● **TASK OBJECTIVE**: The answer must be the lines from the one that holds "PATCH request not working, priority: Now" through the final line of the data, copied exactly, with no pictures.

(Collected data)

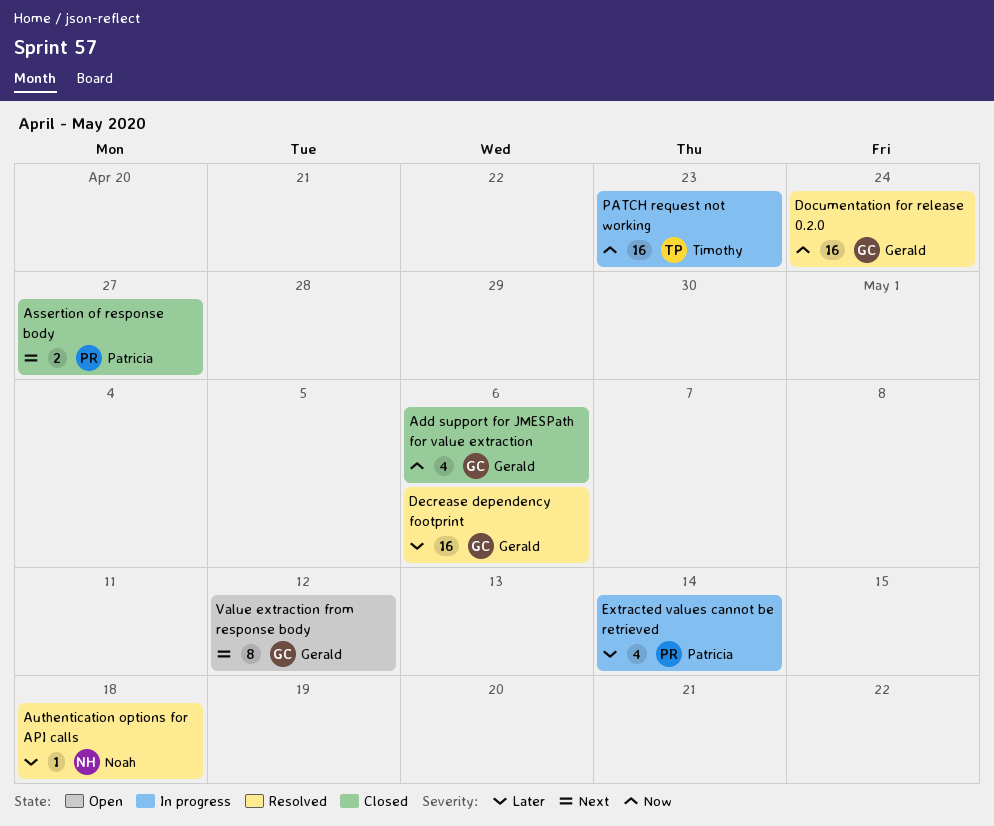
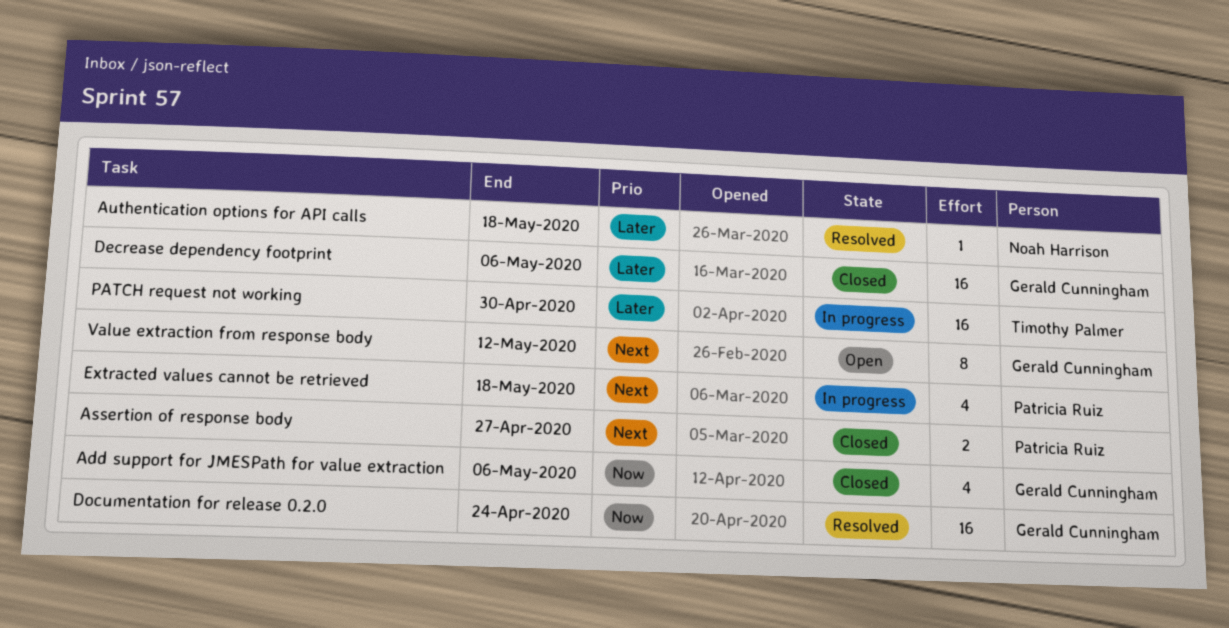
Decrease dependency footprint, status: Resolved -> Closed
Extracted values cannot be retrieved, priority: Later -> Next
Extracted values cannot be retrieved, due: May 14 -> May 18
PATCH request not working, priority: Now -> Later
PATCH request not working, due: Apr 23 -> Apr 30

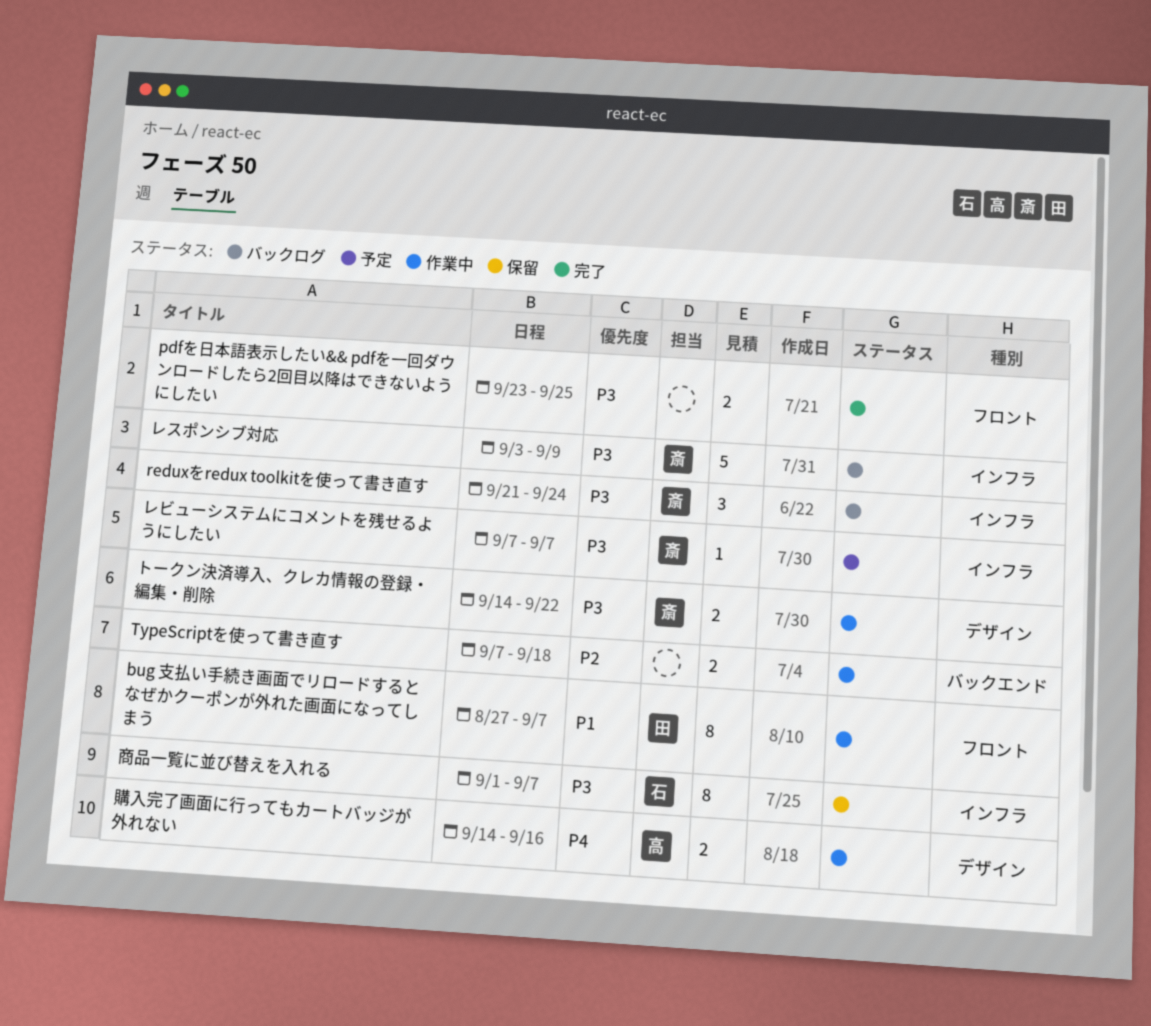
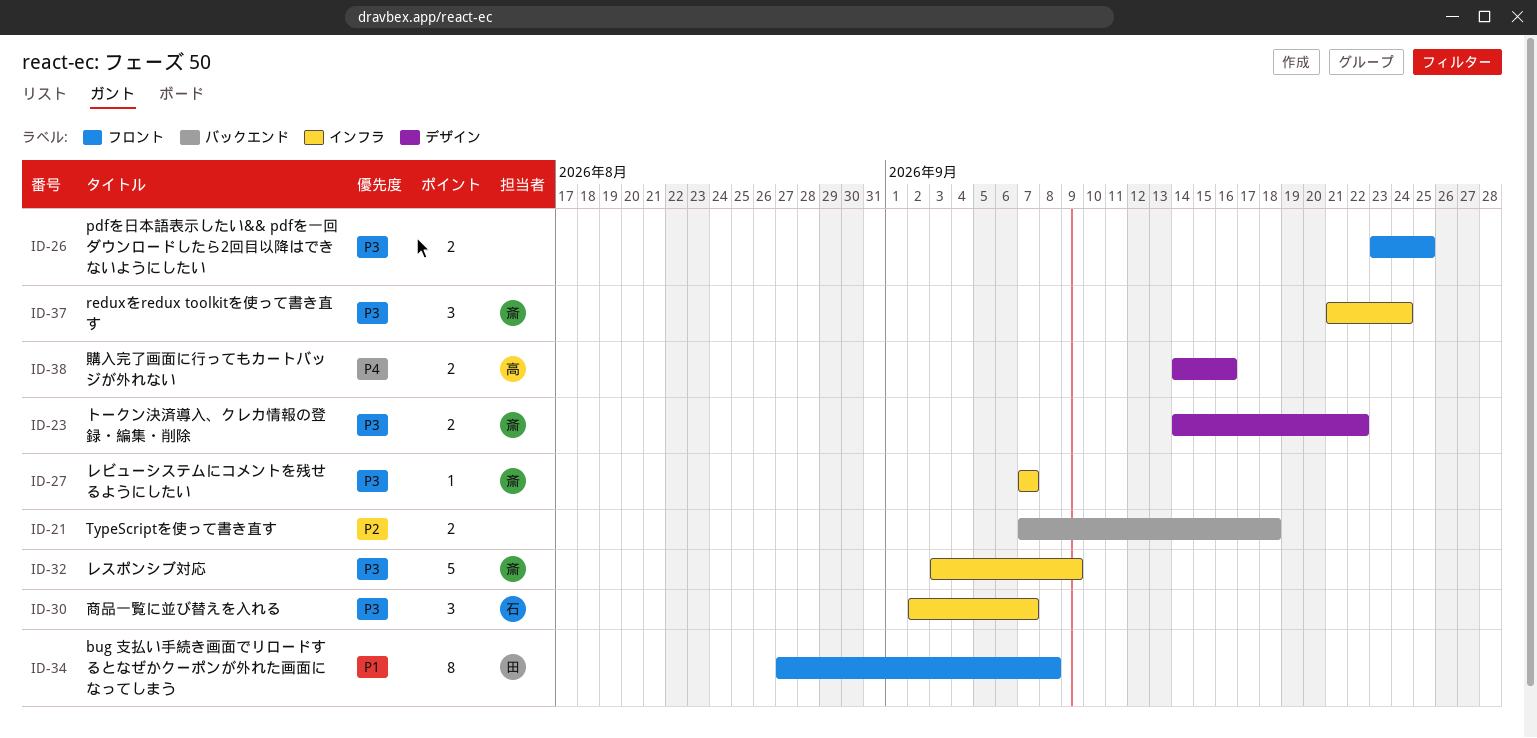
bug 支払い手続き画面でリロードするとなぜかクーポンが外れた画面になってしまう, due: Sep 7 -> Sep 8
商品一覧に並び替えを入れる, estimate: 8 -> 3
商品一覧に並び替えを入れる, start: Sep 1 -> Sep 2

● **ANSWER SECTION**:
PATCH request not working, priority: Now -> Later
PATCH request not working, due: Apr 23 -> Apr 30

bug 支払い手続き画面でリロードするとなぜかクーポンが外れた画面になってしまう, due: Sep 7 -> Sep 8
商品一覧に並び替えを入れる, estimate: 8 -> 3
商品一覧に並び替えを入れる, start: Sep 1 -> Sep 2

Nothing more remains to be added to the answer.